Monday, Oct. 05, 1936
Pear Core & Principles
While the greatest of modern Chinese thinkers and philosophers, Dr. Hu Shih, Dean of the School of Literature at the National Peking University, was being feted last week at Manhattan's Waldorf-Astoria by the China Society of America and was toasting China's increased political unity, in Shanghai some courageous Chinese cabaret reveler was throwing a pear core at a marching Japanese bluejacket and thus offending the dignity of the Imperial Japanese Navy. This culminated a series of "incidents" during the past two months. When mysterious individuals in Chinese costume, possibly disguised Japanese agents provocateurs, then fired from ambush in Shanghai, killing a Japanese sailor and wounding two others, the local Japanese war machine instantly went into action.
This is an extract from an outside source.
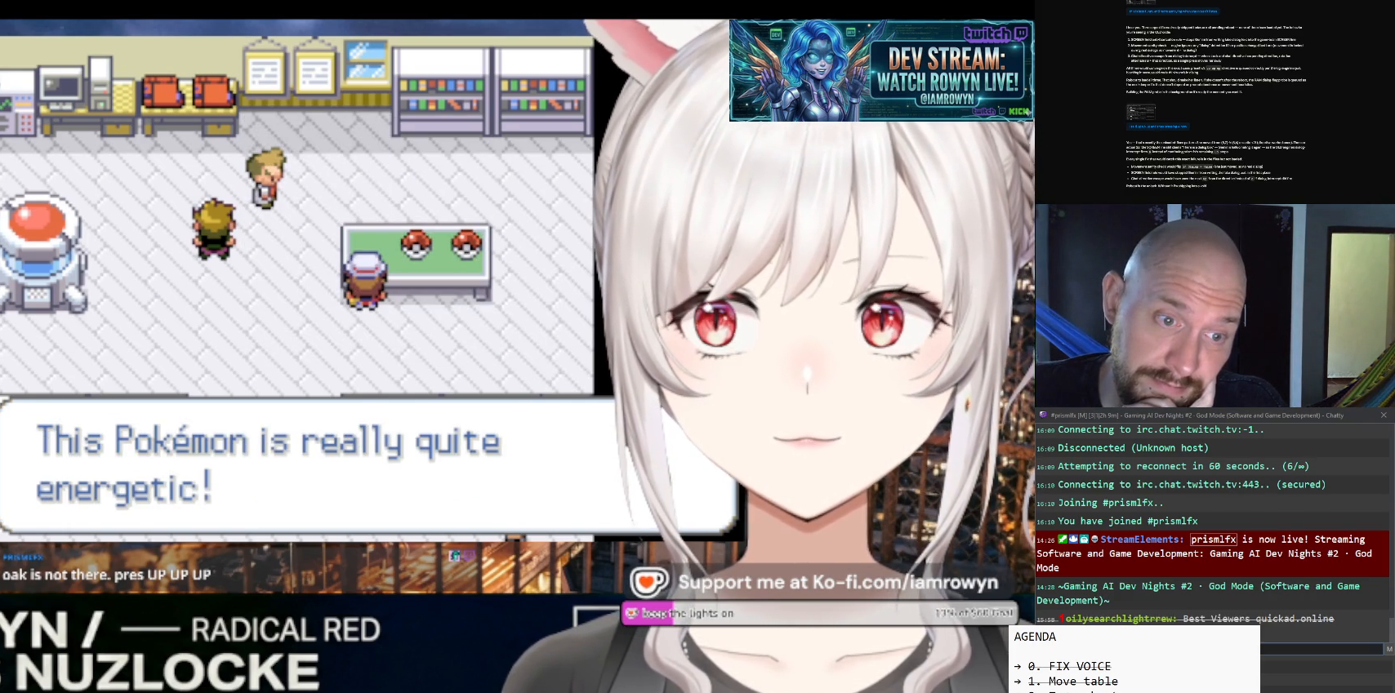
{"buttons": ["A"], "events": []}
Within an hour the 2,000 Japanese Marines stationed in Shanghai had been increased by 100 more who occupied the Hongkew section of the International Settlement and brusquely arrested as "suspects" everyone they could lay hands on. Every corner of the night club from which the pear core had been thrown was meanwhile ransacked by Japanese military police who said they were looking for "traces of pear peelings." Abjectly the Chinese night club proprietor made written apology to the Japanese, but by this time Rear-Admiral Eijiro Kondo, Commander of the Shanghai Special Japanese Marine Corps, was clearing his ships for action and in Tokyo the Emperor was closeted with Japanese Navy Minister Osami Nagano while the Government's press spokesman cried: "Our indignation knows no bounds!"
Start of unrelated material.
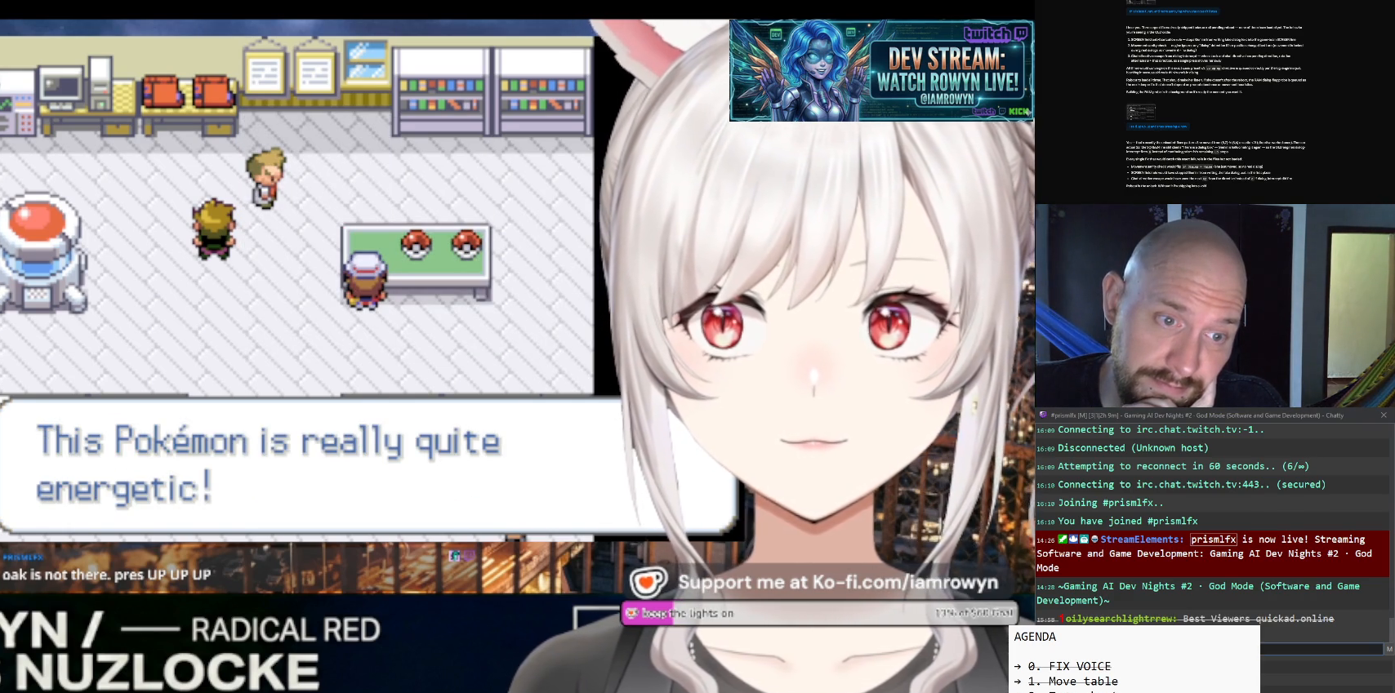
{"buttons": ["A"], "events": []}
Chinese Premier and Generalissimo Chiang Kaishek, with his usual good fortune, happened to be 750 miles away in Canton and so did not immediately have to do or say anything in rebuttal to the Japanese. "My God, my God -- this is terrible!" cried Chinese officials, while Cabinet members piled into planes, flew to Christian Premier Chiang, persuaded him to fly with them back to Nanking, his Capital.
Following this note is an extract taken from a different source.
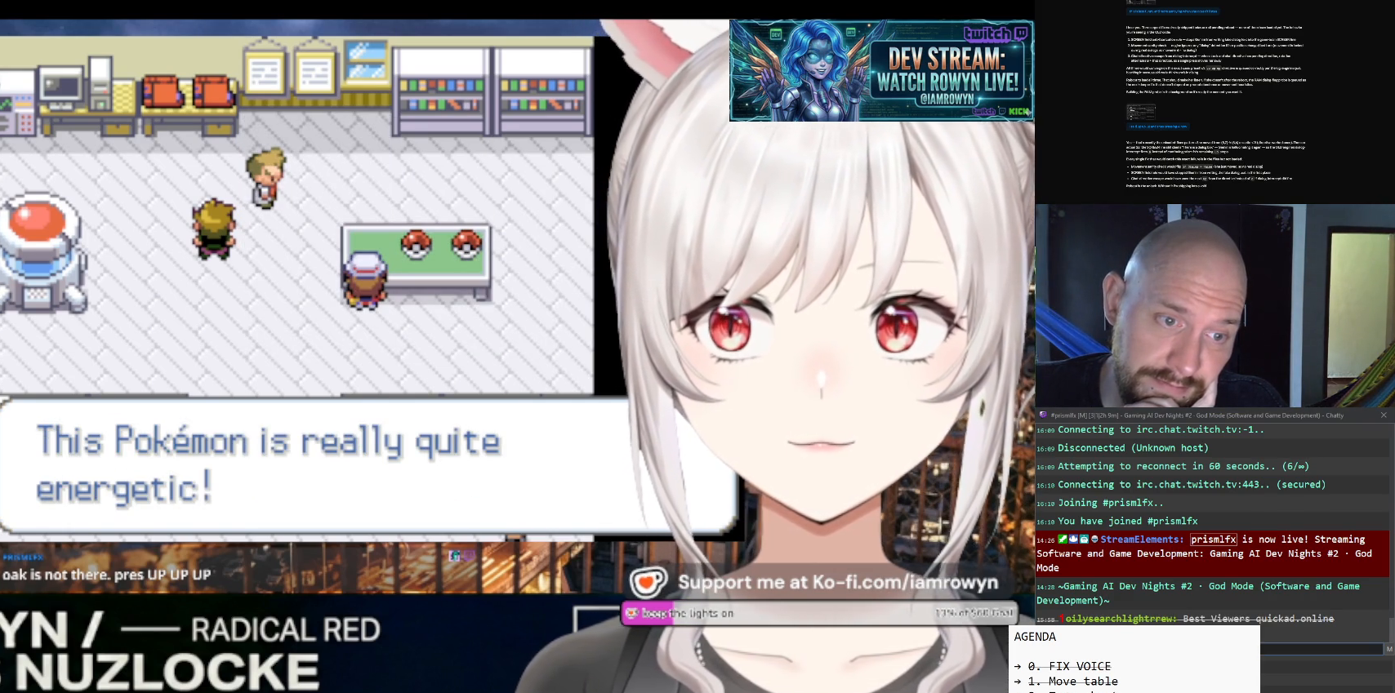
{"buttons": ["A"], "events": []}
Rear Admiral Osamu Sato, the highest Japanese Naval official in China who is stationed there as naval attache, divulged to correspondents that the Japanese Government is now pressing the Chinese Government to accept "certain mild general principles" which are actually harsher than Japan's notorious Twenty-One Demands of 1915. Under the first "mild" principle, each Chinese Government army campaigning against Chinese Communists in the interminable civil wars and skirmishes must have with it a Japanese army of equal numbers. Under the second "mild" principle, each official of the Chinese Government, including those of its defense forces as well as its civil bureaucracy, must have attached to him a Japanese adviser. Under the third Japanese "mild general principle" there must be "immediately created" an autonomous North China separate from the rest of China in every respect except that it may fly the Chinese flag while controlled by Japanese. Admiral Sato, when asked if Japan would enforce Chiang's acceptance of these principles by a naval ultimatum, expressionlessly replied: "That may be the only way. It is the solution that first occurs to the simple military mind. If any civilian has a better suggestion, I hope he offers it."